Мои мысли понеслись вскачь. Мастер Эшли забыл взять копье короля. Было видно, что он грамотен, голова у него светлая, да и честолюбия достаточно, чтобы говорить о своей будущей книге. Разве королева не понимала, что мне придется пробираться по грязи и через лужи? Похоже, что она — то ли из-за нового высокого положения, то ли вследствие беременности — целиком поглощена мыслями о себе самой, а о других думать перестала.
— Позволено ли мне поинтересоваться, мастер Эшли, кем вы доводитесь ее величеству?
— Ах да, родственные связи здесь, при дворе, важнее всего. Моя матушка, Анна Вуд, была племянницей матери королевы, Элизабет Болейн, урожденной Говард. Я вырос в Ист-Бернгеме, в Норфолке.

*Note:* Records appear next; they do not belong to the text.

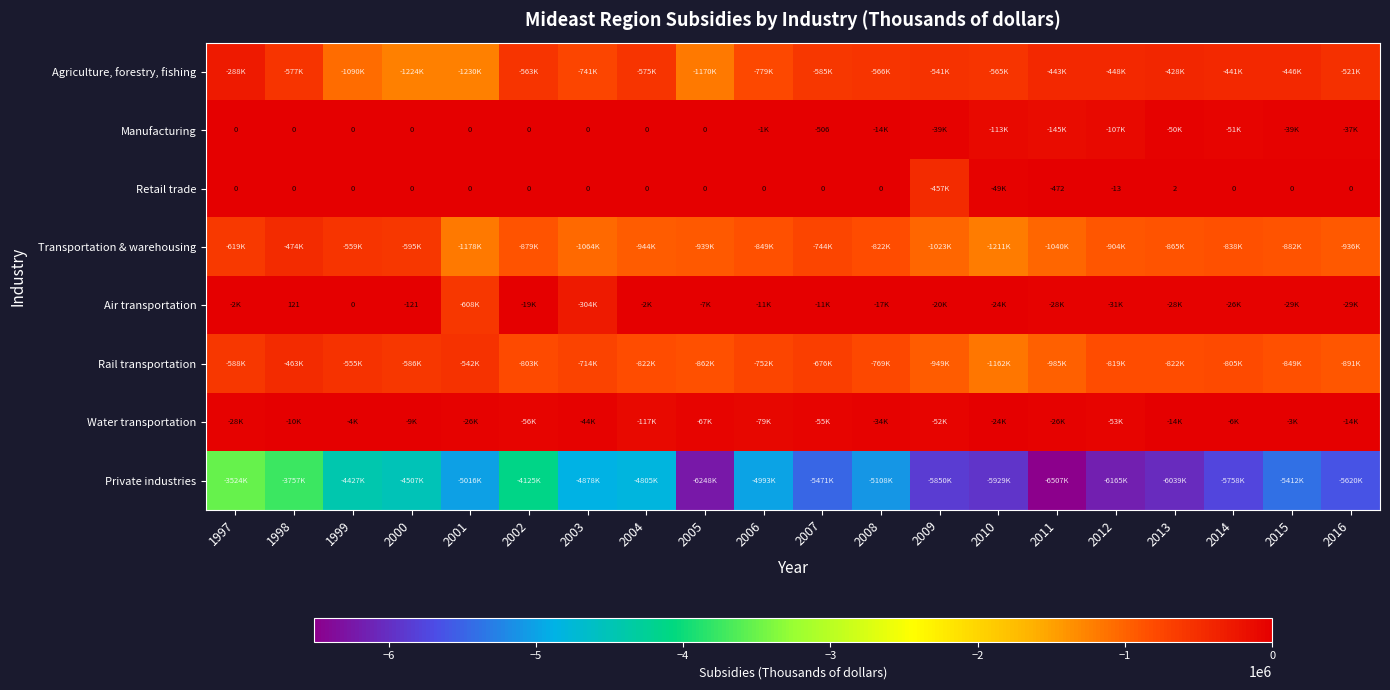

Is it true that Air transportation equals 77 at 1998?

False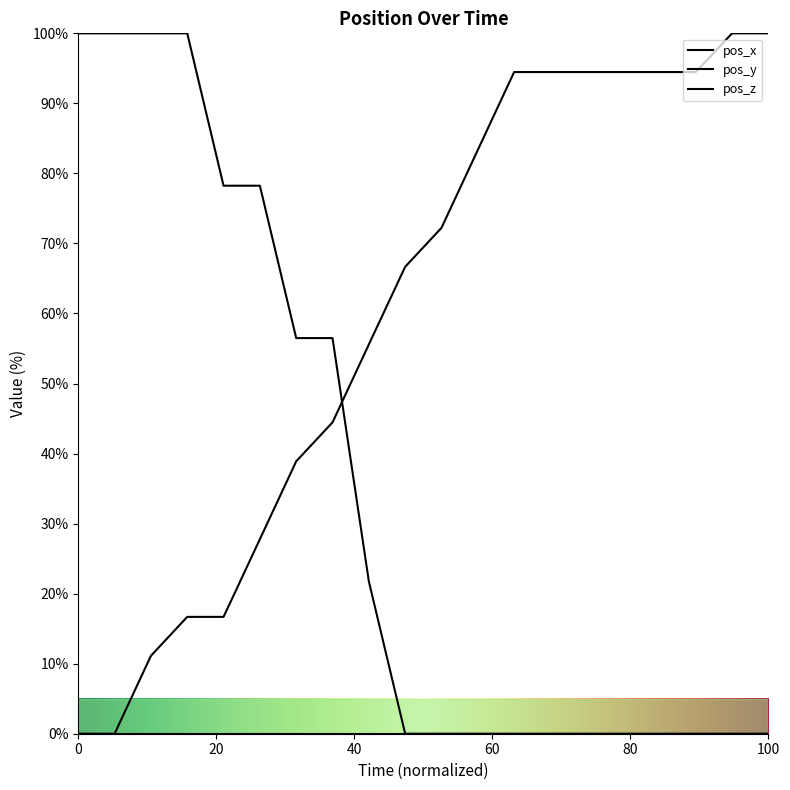

Reading right to left, extract all data points from this chart.

pos_x: 0.0	0.0	0.0	0.0	0.0	0.0	0.0	0.0	0.0	0.0	0.0	21.8	56.5	56.5	78.2	78.2	100.0	100.0	100.0	100.0
pos_y: 100.0	100.0	94.5	94.5	94.5	94.5	94.5	94.5	83.3	72.2	66.7	55.6	44.5	38.9	27.8	16.7	16.7	11.1	0.0	0.0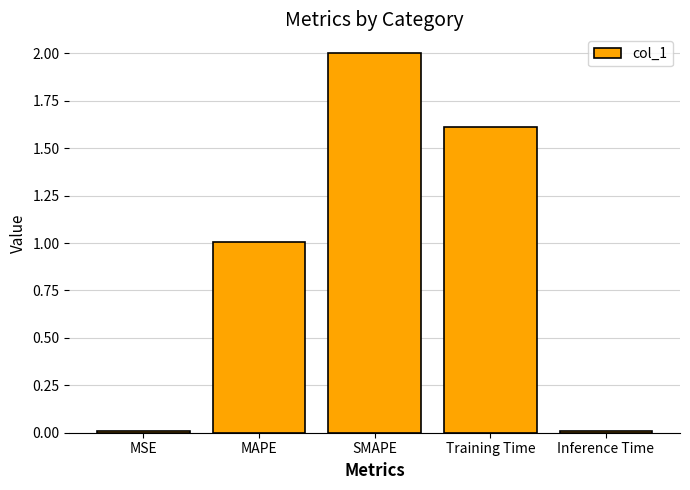

At which category does the chart reach its peak across all series?

SMAPE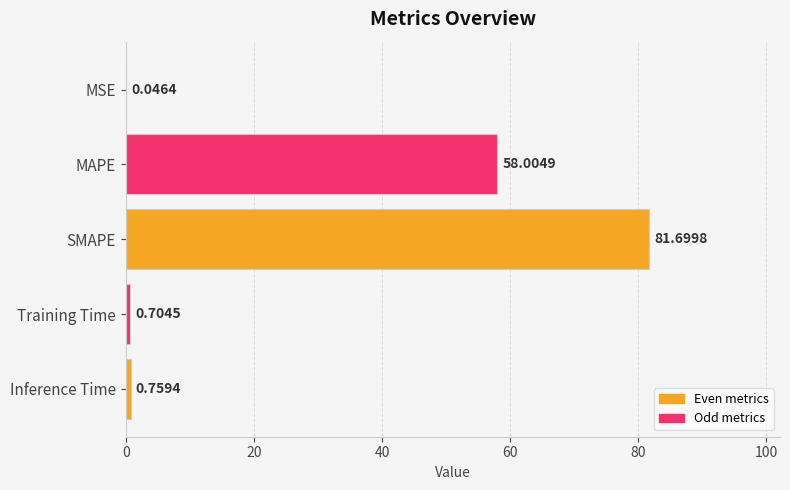

At which label is the value closest to 40?

MAPE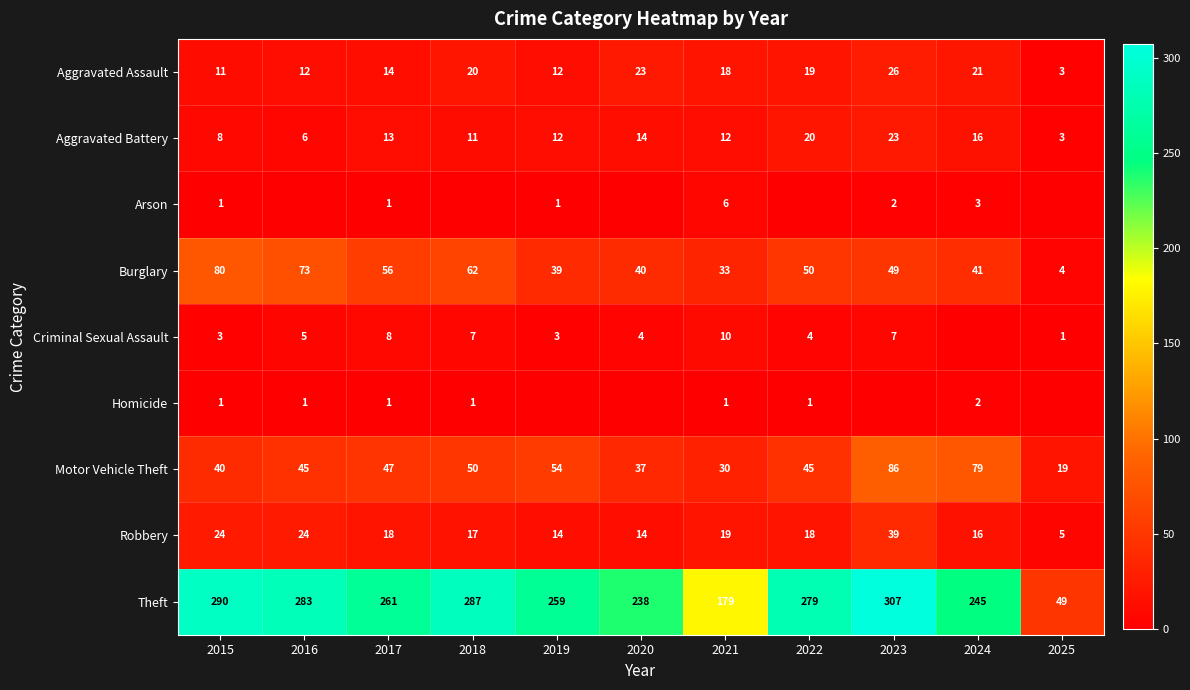

Which category has the highest value across all series?

2023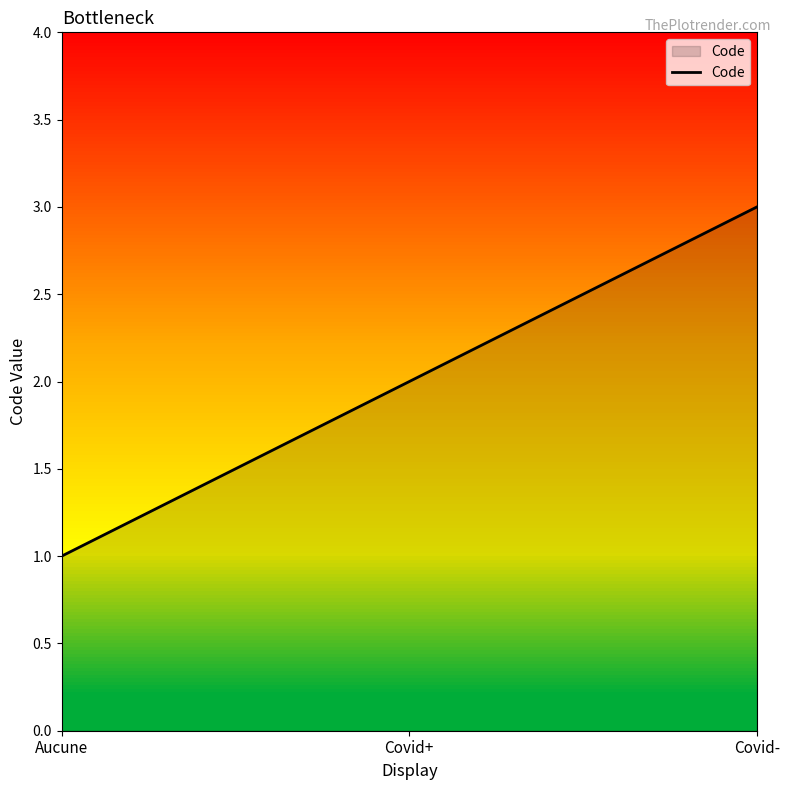

The value at Covid- is 1. True or false?

False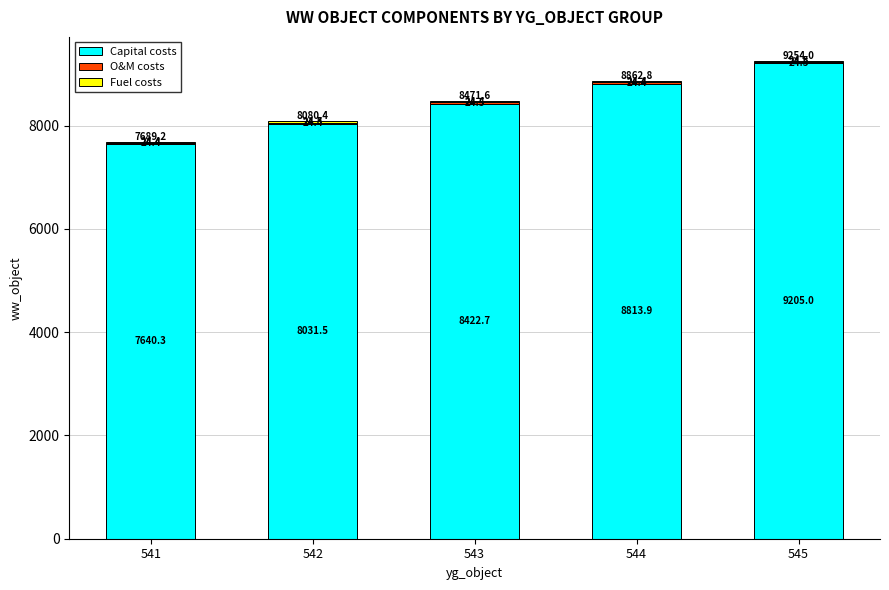

At which label does Capital costs first exceed 8422?

543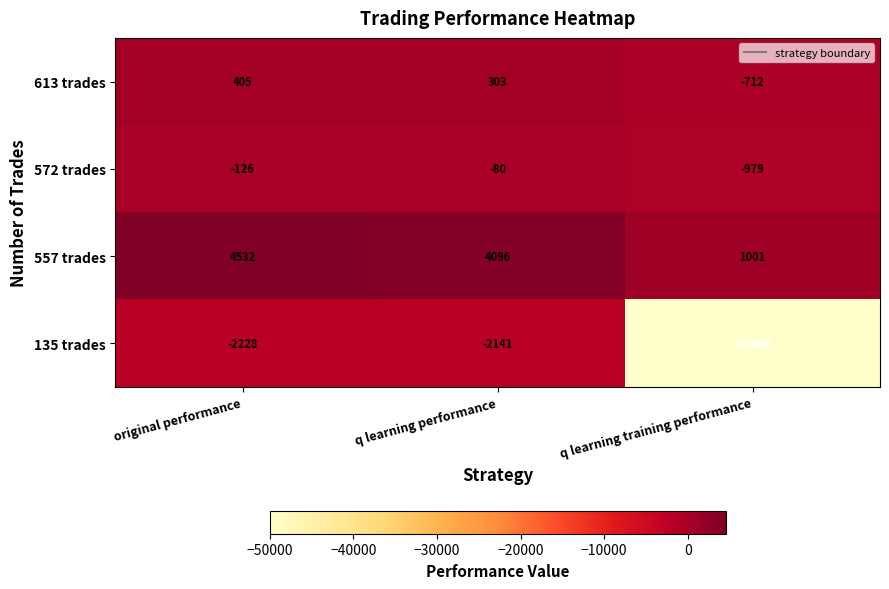

True or false: 613 trades has a value of -246 at q learning training performance.

False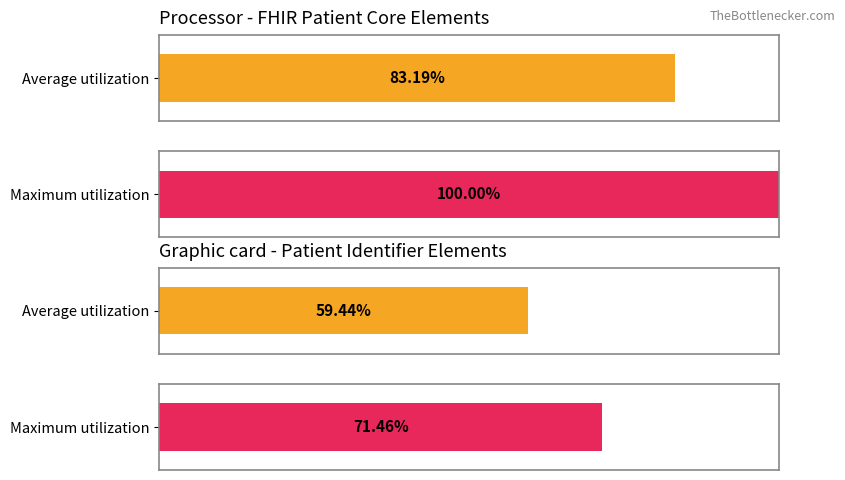

Is it true that Maximum utilization equals 1 at Patient.meta?

False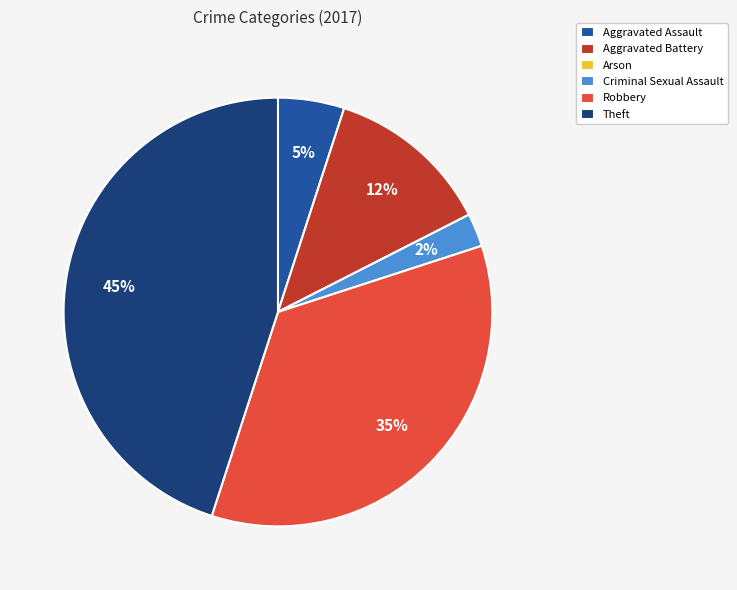

Is the sum of Robbery and Theft greater than half?

Yes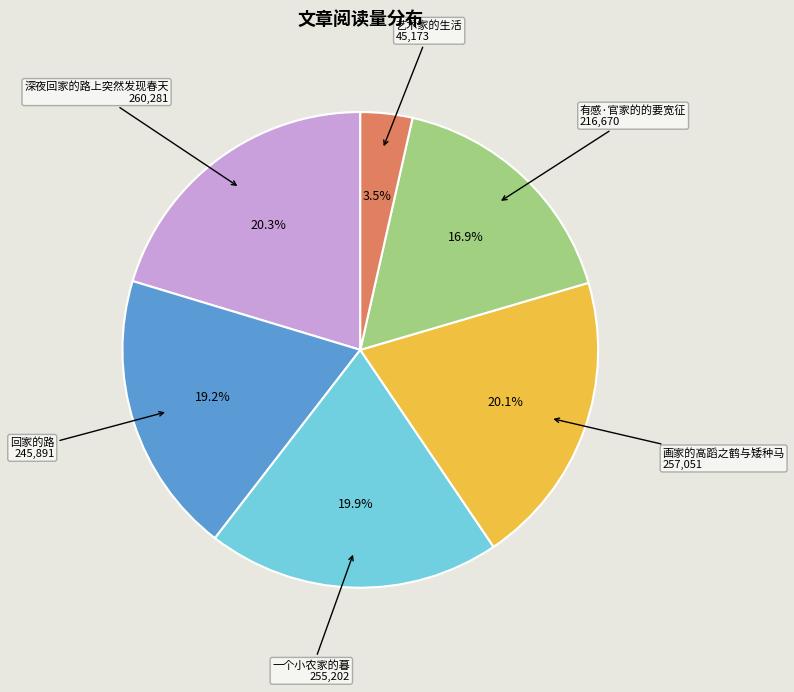

To the nearest percent, what percentage of the pie is 有感·官家的的要宽征?

17%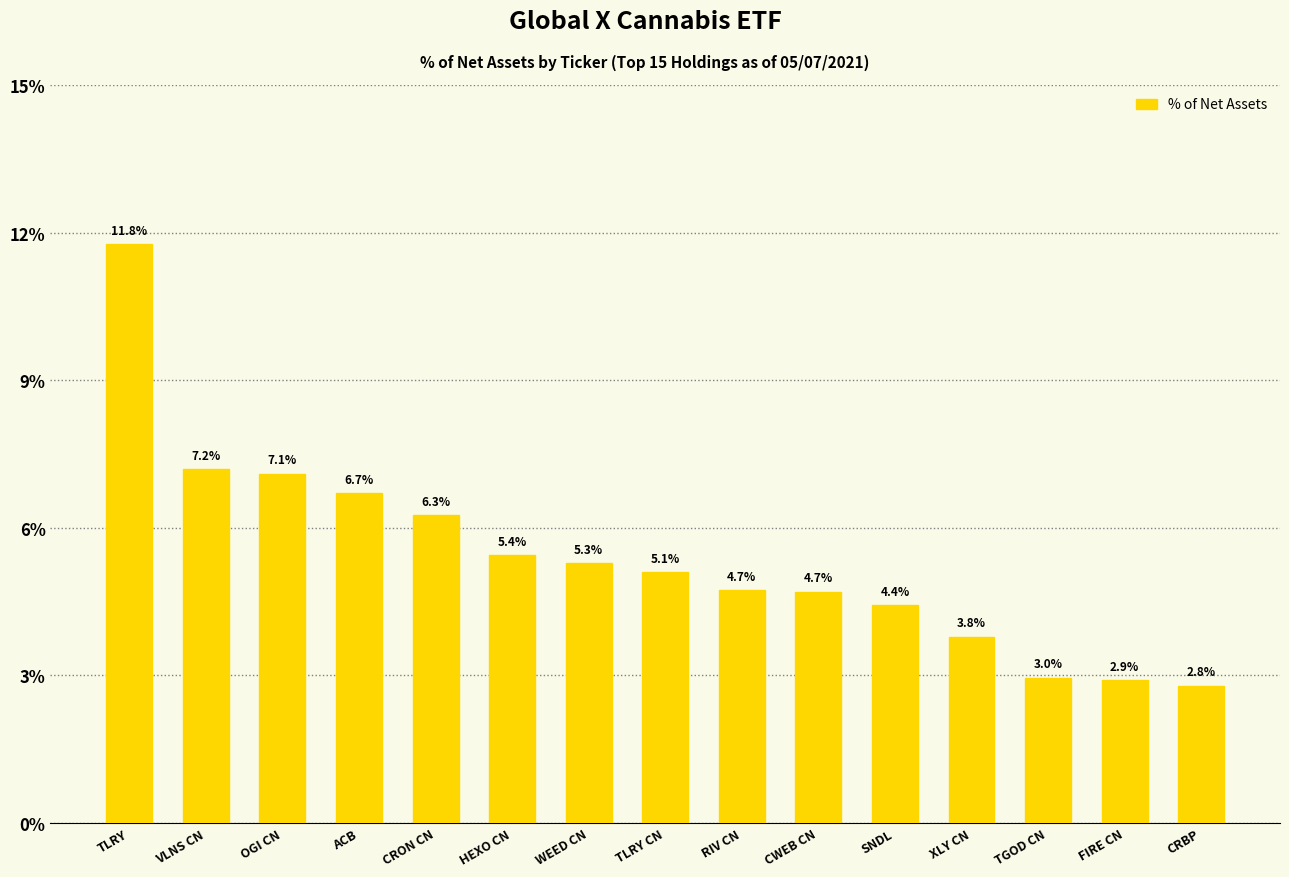

Reading left to right, transcribe all the data shown in this chart.

TLRY=11.8	VLNS CN=7.2	OGI CN=7.1	ACB=6.7	CRON CN=6.3	HEXO CN=5.4	WEED CN=5.3	TLRY CN=5.1	RIV CN=4.7	CWEB CN=4.7	SNDL=4.4	XLY CN=3.8	TGOD CN=3.0	FIRE CN=2.9	CRBP=2.8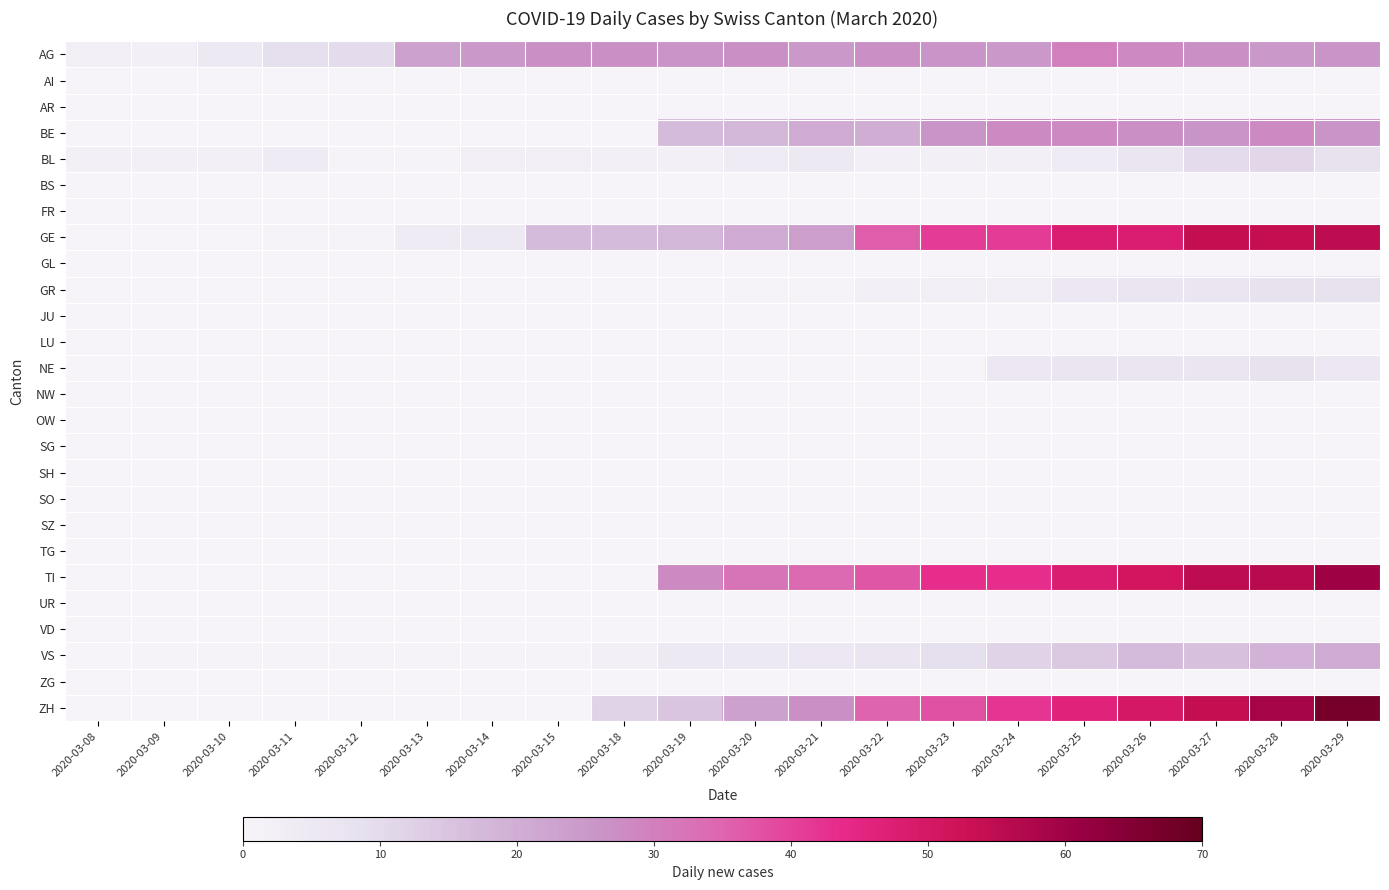

List the series in order of their peak value, highest first.

ZH, TI, GE, AG, BE, VS, BL, GR, NE, AI, AR, BS, FR, GL, JU, LU, NW, OW, SG, SH, SO, SZ, TG, UR, VD, ZG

— Ну да, Говарды во главе с герцогом Норфолком. Он и отец королевы вместе с секретарем Кромвелем — самые близкие советники короля.
— Совершенно справедливо. Ну, а со стороны отца я потомок лорда Эшли, барона замка Эшли в Уорикшире. Но наследства мне не достанется, потому что моя матушка была второй женой отца, а от первого брака у него остался сын, поэтому мне придется самому пробиваться в жизни. А вы, мистрис Чамперноун?